◆ Consegna: Secondo il brano su Kathmandu riportato più sotto, quanto costano le corse sui bus pubblici?

◆ Brano estratto:

Se si vuole risparmiare sugli spostamenti si possono usare i mezzi pubblici, ma è d’uopo armarsi di santa pazienza.

Le corse anche lunghe sui bus pubblici costano poche rupie, 20 o 50 Npr (0,25 – 0,60 €), ma non è sempre facile servirsene a Kathmandu, dove sono tantissimi e difficilmente si riesce a capire da dove, parta cosa.

Si possono usare per esempio per tornare a Thamel dalle località della valle.

Raramente gli autisti parlano Inglese.

ALBERGHI: da un posto all’altro possono esserci enormi differenze, a parità di prezzo si trovano sistemazioni differenti.

Io ho dormito nel turisticissimo Thamel, dove è tutto ad uso e consumo del turista stupidotto, ma dove c’è tanta scelta.

Tuttavia penso che a Kathmandu sia piuttosto comodo soggiornare in questo quartiere.

◆ Voci estratte:
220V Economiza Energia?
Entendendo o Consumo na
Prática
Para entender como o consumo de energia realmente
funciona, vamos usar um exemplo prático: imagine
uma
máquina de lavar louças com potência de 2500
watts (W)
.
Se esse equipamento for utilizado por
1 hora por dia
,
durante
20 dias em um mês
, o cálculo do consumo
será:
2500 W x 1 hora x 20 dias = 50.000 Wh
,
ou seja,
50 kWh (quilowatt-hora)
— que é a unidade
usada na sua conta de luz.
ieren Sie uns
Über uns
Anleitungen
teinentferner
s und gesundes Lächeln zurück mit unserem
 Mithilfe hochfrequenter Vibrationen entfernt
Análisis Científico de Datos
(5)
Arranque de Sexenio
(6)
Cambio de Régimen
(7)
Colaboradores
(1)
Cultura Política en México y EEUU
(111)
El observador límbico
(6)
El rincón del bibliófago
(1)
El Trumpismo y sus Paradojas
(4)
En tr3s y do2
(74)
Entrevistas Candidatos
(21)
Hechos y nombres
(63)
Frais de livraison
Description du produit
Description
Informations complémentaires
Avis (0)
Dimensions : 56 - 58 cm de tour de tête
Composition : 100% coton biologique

--

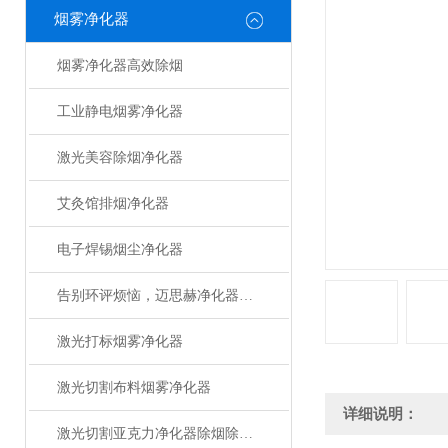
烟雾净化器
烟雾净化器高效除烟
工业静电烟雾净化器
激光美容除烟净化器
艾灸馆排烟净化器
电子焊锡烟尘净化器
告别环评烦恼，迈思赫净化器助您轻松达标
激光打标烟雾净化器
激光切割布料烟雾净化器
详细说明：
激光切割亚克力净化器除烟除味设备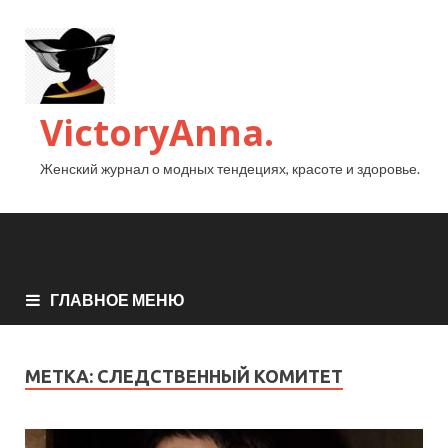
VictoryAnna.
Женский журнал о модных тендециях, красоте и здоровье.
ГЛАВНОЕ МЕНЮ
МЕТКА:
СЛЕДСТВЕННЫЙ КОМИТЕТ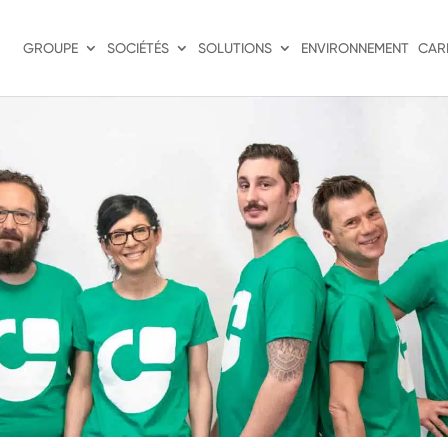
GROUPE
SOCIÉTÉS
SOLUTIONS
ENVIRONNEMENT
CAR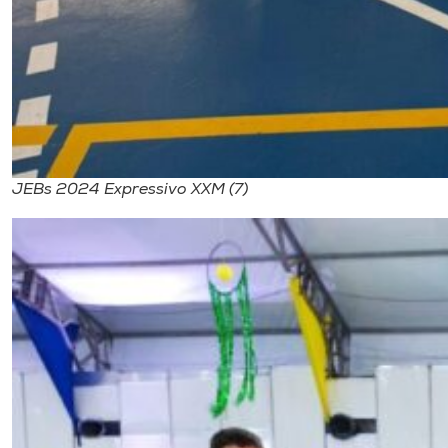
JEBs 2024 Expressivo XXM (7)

---

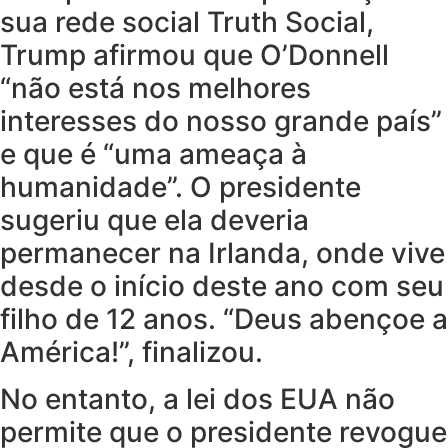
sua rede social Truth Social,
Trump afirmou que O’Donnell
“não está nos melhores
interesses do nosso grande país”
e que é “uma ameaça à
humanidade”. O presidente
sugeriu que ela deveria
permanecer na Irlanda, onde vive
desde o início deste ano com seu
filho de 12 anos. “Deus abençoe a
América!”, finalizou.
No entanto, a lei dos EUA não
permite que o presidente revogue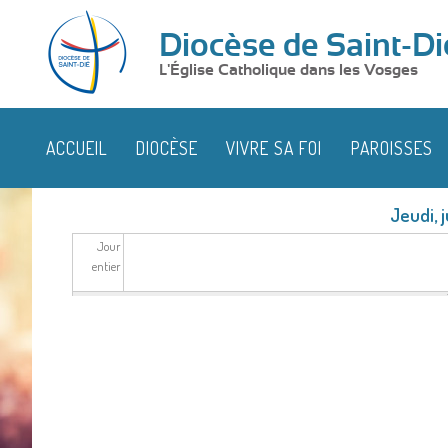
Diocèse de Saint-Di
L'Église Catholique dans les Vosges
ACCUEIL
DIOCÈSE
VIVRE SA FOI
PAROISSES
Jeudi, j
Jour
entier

◆ La tua risposta: Poche rupie, 20 o 50 Npr (0,25 – 0,60 €), anche per le corse lunghe.